** Opening SUPPLIED RECORDS block **
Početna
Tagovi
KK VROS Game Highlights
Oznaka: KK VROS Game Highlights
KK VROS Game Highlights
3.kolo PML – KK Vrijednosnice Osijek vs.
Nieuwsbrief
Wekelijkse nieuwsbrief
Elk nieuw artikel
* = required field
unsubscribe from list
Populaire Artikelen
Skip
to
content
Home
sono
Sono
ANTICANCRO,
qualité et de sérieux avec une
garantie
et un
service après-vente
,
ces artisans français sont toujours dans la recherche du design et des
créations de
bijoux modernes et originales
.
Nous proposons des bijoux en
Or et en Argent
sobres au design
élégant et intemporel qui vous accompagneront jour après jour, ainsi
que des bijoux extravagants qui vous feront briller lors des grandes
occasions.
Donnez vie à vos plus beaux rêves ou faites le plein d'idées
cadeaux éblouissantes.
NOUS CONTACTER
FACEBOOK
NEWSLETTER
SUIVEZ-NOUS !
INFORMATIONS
** Closing SUPPLIED RECORDS block **
§ **EXERCISE**: Restate the records, all of them, precisely as written.

§ **RESULT**:
Početna
Tagovi
KK VROS Game Highlights
Oznaka: KK VROS Game Highlights
KK VROS Game Highlights
3.kolo PML – KK Vrijednosnice Osijek vs.
Nieuwsbrief
Wekelijkse nieuwsbrief
Elk nieuw artikel
* = required field
unsubscribe from list
Populaire Artikelen
Skip
to
content
Home
sono
Sono
ANTICANCRO,
qualité et de sérieux avec une
garantie
et un
service après-vente
,
ces artisans français sont toujours dans la recherche du design et des
créations de
bijoux modernes et originales
.
Nous proposons des bijoux en
Or et en Argent
sobres au design
élégant et intemporel qui vous accompagneront jour après jour, ainsi
que des bijoux extravagants qui vous feront briller lors des grandes
occasions.
Donnez vie à vos plus beaux rêves ou faites le plein d'idées
cadeaux éblouissantes.
NOUS CONTACTER
FACEBOOK
NEWSLETTER
SUIVEZ-NOUS !
INFORMATIONS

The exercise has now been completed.